Der Swiss Market Index (SMI) dürfte im vorbörslichen Handel leicht höher eröffnen, wobei die weltweiten Märkte eine gemischte Performance zeigen. Die asiatischen Märkte entwickelten sich überwiegend positiv, während die US-Märkte aufgrund schwacher Einzelhandelsumsätze und Bedenken im KI-Sektor uneinheitlich schlossen. An den Devisenmärkten schwächt sich der Dollar gegenüber dem Schweizer Franken leicht ab, während die Ölpreise ihre Gewinne halten. Die Anleger warten auf wichtige US-Arbeitsmarkt- und Inflationsdaten, um Hinweise auf die künftige Zinspolitik zu erhalten.
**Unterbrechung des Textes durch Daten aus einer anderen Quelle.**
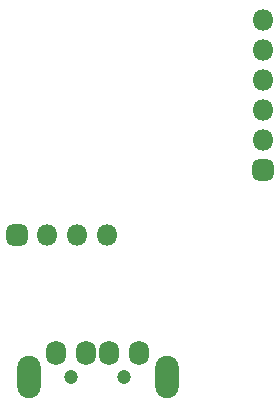
<source format=gbs>
%TF.GenerationSoftware,KiCad,Pcbnew,(6.0.0)*%
%TF.CreationDate,2022-09-20T12:46:11+03:00*%
%TF.ProjectId,Haier_module,48616965-725f-46d6-9f64-756c652e6b69,rev?*%
%TF.SameCoordinates,Original*%
%TF.FileFunction,Soldermask,Bot*%
%TF.FilePolarity,Negative*%
%FSLAX46Y46*%
G04 Gerber Fmt 4.6, Leading zero omitted, Abs format (unit mm)*
G04 Created by KiCad (PCBNEW (6.0.0)) date 2022-09-20 12:46:11*
%MOMM*%
%LPD*%
G01*
G04 APERTURE LIST*
G04 Aperture macros list*
%AMRoundRect*
0 Rectangle with rounded corners*
0 $1 Rounding radius*
0 $2 $3 $4 $5 $6 $7 $8 $9 X,Y pos of 4 corners*
0 Add a 4 corners polygon primitive as box body*
4,1,4,$2,$3,$4,$5,$6,$7,$8,$9,$2,$3,0*
0 Add four circle primitives for the rounded corners*
1,1,$1+$1,$2,$3*
1,1,$1+$1,$4,$5*
1,1,$1+$1,$6,$7*
1,1,$1+$1,$8,$9*
0 Add four rect primitives between the rounded corners*
20,1,$1+$1,$2,$3,$4,$5,0*
20,1,$1+$1,$4,$5,$6,$7,0*
20,1,$1+$1,$6,$7,$8,$9,0*
20,1,$1+$1,$8,$9,$2,$3,0*%
G04 Aperture macros list end*
%ADD10C,1.200000*%
%ADD11O,1.700000X2.100000*%
%ADD12O,2.000000X3.600000*%
%ADD13RoundRect,0.475000X0.425000X0.425000X-0.425000X0.425000X-0.425000X-0.425000X0.425000X-0.425000X0*%
%ADD14O,1.800000X1.800000*%
%ADD15RoundRect,0.475000X0.425000X-0.425000X0.425000X0.425000X-0.425000X0.425000X-0.425000X-0.425000X0*%
G04 APERTURE END LIST*
D10*
%TO.C,XT1*%
X99250000Y-122900000D03*
X103750000Y-122900000D03*
D11*
X105000000Y-120900000D03*
X102500000Y-120900000D03*
X100500000Y-120900000D03*
X98000000Y-120900000D03*
D12*
X95650000Y-122900000D03*
X107350000Y-122900000D03*
%TD*%
D13*
%TO.C,XT2*%
X115500000Y-105350000D03*
D14*
X115500000Y-102810000D03*
X115500000Y-100270000D03*
X115500000Y-97730000D03*
X115500000Y-95190000D03*
X115500000Y-92650000D03*
%TD*%
D15*
%TO.C,XT3*%
X94700000Y-110900000D03*
D14*
X97240000Y-110900000D03*
X99780000Y-110900000D03*
X102320000Y-110900000D03*
%TD*%
M02*

</source>
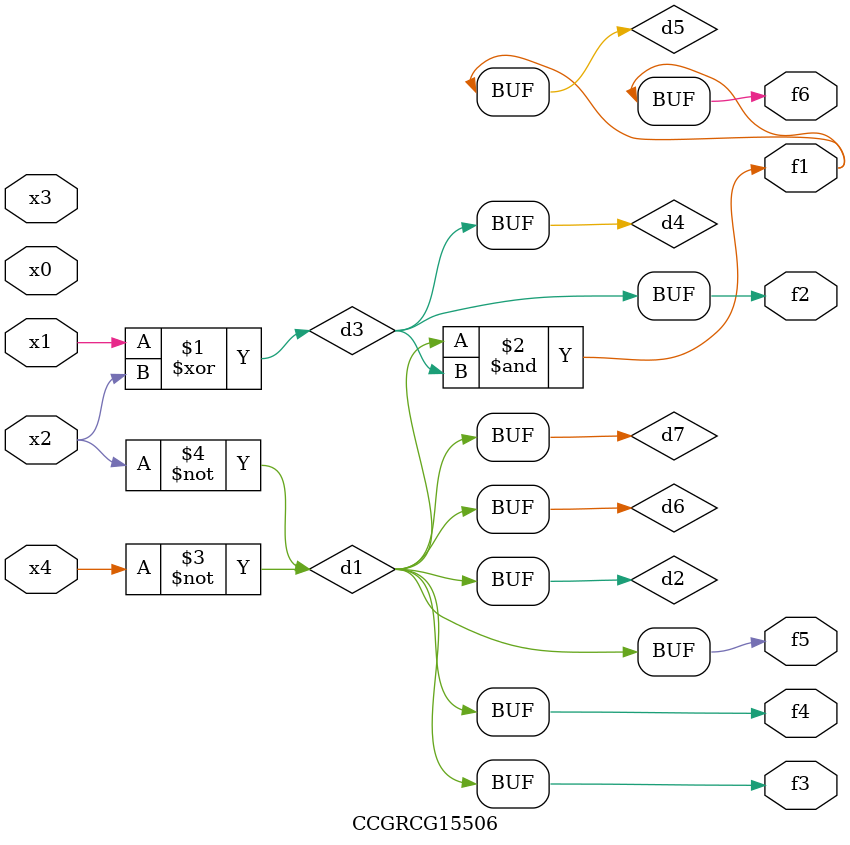
<source format=v>
module CCGRCG15506(
	input x0, x1, x2, x3, x4,
	output f1, f2, f3, f4, f5, f6
);

	wire d1, d2, d3, d4, d5, d6, d7;

	not (d1, x4);
	not (d2, x2);
	xor (d3, x1, x2);
	buf (d4, d3);
	and (d5, d1, d3);
	buf (d6, d1, d2);
	buf (d7, d2);
	assign f1 = d5;
	assign f2 = d4;
	assign f3 = d7;
	assign f4 = d7;
	assign f5 = d7;
	assign f6 = d5;
endmodule

</source>
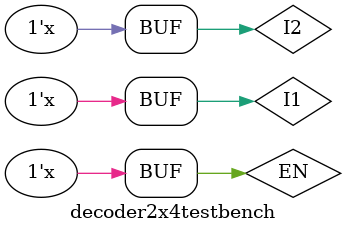
<source format=v>
`timescale 1ns / 1ps


module decoder2x4testbench;

	// Inputs
	reg EN;
	reg I1;
	reg I2;

	// Outputs
	wire m1;
	wire m2;
	wire m3;
	wire m4;

	// Instantiate the Unit Under Test (UUT)
	decoder2x4 uut (
		.EN(EN), 
		.I1(I1), 
		.I2(I2), 
		.m1(m1), 
		.m2(m2), 
		.m3(m3), 
		.m4(m4)
	);

	initial begin
		// Initialize Inputs
		EN = 0;
		I1 = 0;
		I2 = 0;

		// Wait 100 ns for global reset to finish
		#100;
        
		// Add stimulus here

	end
	always #1 I2=~I2;
	always #2 I1=~I1;
	always #4 EN=~EN;

      
endmodule


</source>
Ein neues KI-Tool, das vom Start-up Altruist eingeführt wurde, hat zu erheblichen Kursverlusten bei Vermögensverwaltungsgesellschaften wie Julius Bär und Charles Schwab geführt, da Investoren befürchten, dass KI-gesteuerte Effizienzsteigerungen zu einer Gebührendämpfung und einer Disruption der Branche führen könnten.
Brokerage-Aktien stehen aufgrund der Disruption durch KI unter erheblichem Marktdruck. Unternehmen wie LPL Financial und Charles Schwab sehen sich mit Verkaufswellen konfrontiert, da neue KI-gestützte Plattformen wie Altruist und Hazel Software traditionelle Brokerage-Modelle auf den Kopf stellen.